> **Description of the task**
Word for word, return every record that follows.
*** Opening of Provided records ***
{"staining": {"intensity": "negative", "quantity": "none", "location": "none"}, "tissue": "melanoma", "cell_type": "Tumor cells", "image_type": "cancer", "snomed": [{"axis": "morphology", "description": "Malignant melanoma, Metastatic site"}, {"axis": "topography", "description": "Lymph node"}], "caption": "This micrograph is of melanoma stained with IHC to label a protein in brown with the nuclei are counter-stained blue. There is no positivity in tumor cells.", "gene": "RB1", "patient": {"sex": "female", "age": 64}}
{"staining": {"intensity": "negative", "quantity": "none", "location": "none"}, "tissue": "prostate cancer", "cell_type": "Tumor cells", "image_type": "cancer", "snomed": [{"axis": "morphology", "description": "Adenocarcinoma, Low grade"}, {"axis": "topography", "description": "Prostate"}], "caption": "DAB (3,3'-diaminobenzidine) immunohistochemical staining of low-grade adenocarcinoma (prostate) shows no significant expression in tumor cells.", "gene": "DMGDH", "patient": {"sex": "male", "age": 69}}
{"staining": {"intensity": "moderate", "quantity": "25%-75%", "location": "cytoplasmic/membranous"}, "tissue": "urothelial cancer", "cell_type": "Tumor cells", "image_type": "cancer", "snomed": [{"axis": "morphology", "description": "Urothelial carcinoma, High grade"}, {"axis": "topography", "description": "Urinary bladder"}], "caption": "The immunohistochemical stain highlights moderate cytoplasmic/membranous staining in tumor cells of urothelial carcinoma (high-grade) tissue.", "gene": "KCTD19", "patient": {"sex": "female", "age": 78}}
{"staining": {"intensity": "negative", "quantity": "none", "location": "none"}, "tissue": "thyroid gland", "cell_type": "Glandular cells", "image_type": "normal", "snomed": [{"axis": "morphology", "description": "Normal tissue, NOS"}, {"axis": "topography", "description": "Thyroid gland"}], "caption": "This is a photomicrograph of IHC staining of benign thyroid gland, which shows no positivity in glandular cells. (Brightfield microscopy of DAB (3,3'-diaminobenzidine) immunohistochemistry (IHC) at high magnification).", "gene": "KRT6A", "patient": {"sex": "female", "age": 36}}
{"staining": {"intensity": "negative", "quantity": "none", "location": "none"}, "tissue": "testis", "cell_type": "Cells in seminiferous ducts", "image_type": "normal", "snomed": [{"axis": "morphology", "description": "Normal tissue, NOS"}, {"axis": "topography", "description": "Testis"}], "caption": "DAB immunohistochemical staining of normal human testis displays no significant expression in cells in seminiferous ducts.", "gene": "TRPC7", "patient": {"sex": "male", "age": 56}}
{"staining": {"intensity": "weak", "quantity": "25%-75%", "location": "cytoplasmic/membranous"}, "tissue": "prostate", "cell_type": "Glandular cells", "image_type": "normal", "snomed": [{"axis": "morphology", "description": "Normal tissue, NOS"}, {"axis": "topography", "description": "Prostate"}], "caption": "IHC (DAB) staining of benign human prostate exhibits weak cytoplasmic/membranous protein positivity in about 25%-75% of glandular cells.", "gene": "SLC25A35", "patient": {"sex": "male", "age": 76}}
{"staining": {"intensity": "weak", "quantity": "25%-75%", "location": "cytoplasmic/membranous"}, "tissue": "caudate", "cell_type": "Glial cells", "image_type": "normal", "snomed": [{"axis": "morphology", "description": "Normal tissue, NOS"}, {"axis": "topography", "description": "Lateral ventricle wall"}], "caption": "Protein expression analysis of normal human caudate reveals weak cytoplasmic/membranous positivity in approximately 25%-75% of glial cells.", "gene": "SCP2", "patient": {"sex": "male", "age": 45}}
*** Close of Provided records ***
> **Result of the task**
{"staining": {"intensity": "negative", "quantity": "none", "location": "none"}, "tissue": "melanoma", "cell_type": "Tumor cells", "image_type": "cancer", "snomed": [{"axis": "morphology", "description": "Malignant melanoma, Metastatic site"}, {"axis": "topography", "description": "Lymph node"}], "caption": "This micrograph is of melanoma stained with IHC to label a protein in brown with the nuclei are counter-stained blue. There is no positivity in tumor cells.", "gene": "RB1", "patient": {"sex": "female", "age": 64}}
{"staining": {"intensity": "negative", "quantity": "none", "location": "none"}, "tissue": "prostate cancer", "cell_type": "Tumor cells", "image_type": "cancer", "snomed": [{"axis": "morphology", "description": "Adenocarcinoma, Low grade"}, {"axis": "topography", "description": "Prostate"}], "caption": "DAB (3,3'-diaminobenzidine) immunohistochemical staining of low-grade adenocarcinoma (prostate) shows no significant expression in tumor cells.", "gene": "DMGDH", "patient": {"sex": "male", "age": 69}}
{"staining": {"intensity": "moderate", "quantity": "25%-75%", "location": "cytoplasmic/membranous"}, "tissue": "urothelial cancer", "cell_type": "Tumor cells", "image_type": "cancer", "snomed": [{"axis": "morphology", "description": "Urothelial carcinoma, High grade"}, {"axis": "topography", "description": "Urinary bladder"}], "caption": "The immunohistochemical stain highlights moderate cytoplasmic/membranous staining in tumor cells of urothelial carcinoma (high-grade) tissue.", "gene": "KCTD19", "patient": {"sex": "female", "age": 78}}
{"staining": {"intensity": "negative", "quantity": "none", "location": "none"}, "tissue": "thyroid gland", "cell_type": "Glandular cells", "image_type": "normal", "snomed": [{"axis": "morphology", "description": "Normal tissue, NOS"}, {"axis": "topography", "description": "Thyroid gland"}], "caption": "This is a photomicrograph of IHC staining of benign thyroid gland, which shows no positivity in glandular cells. (Brightfield microscopy of DAB (3,3'-diaminobenzidine) immunohistochemistry (IHC) at high magnification).", "gene": "KRT6A", "patient": {"sex": "female", "age": 36}}
{"staining": {"intensity": "negative", "quantity": "none", "location": "none"}, "tissue": "testis", "cell_type": "Cells in seminiferous ducts", "image_type": "normal", "snomed": [{"axis": "morphology", "description": "Normal tissue, NOS"}, {"axis": "topography", "description": "Testis"}], "caption": "DAB immunohistochemical staining of normal human testis displays no significant expression in cells in seminiferous ducts.", "gene": "TRPC7", "patient": {"sex": "male", "age": 56}}
{"staining": {"intensity": "weak", "quantity": "25%-75%", "location": "cytoplasmic/membranous"}, "tissue": "prostate", "cell_type": "Glandular cells", "image_type": "normal", "snomed": [{"axis": "morphology", "description": "Normal tissue, NOS"}, {"axis": "topography", "description": "Prostate"}], "caption": "IHC (DAB) staining of benign human prostate exhibits weak cytoplasmic/membranous protein positivity in about 25%-75% of glandular cells.", "gene": "SLC25A35", "patient": {"sex": "male", "age": 76}}
{"staining": {"intensity": "weak", "quantity": "25%-75%", "location": "cytoplasmic/membranous"}, "tissue": "caudate", "cell_type": "Glial cells", "image_type": "normal", "snomed": [{"axis": "morphology", "description": "Normal tissue, NOS"}, {"axis": "topography", "description": "Lateral ventricle wall"}], "caption": "Protein expression analysis of normal human caudate reveals weak cytoplasmic/membranous positivity in approximately 25%-75% of glial cells.", "gene": "SCP2", "patient": {"sex": "male", "age": 45}}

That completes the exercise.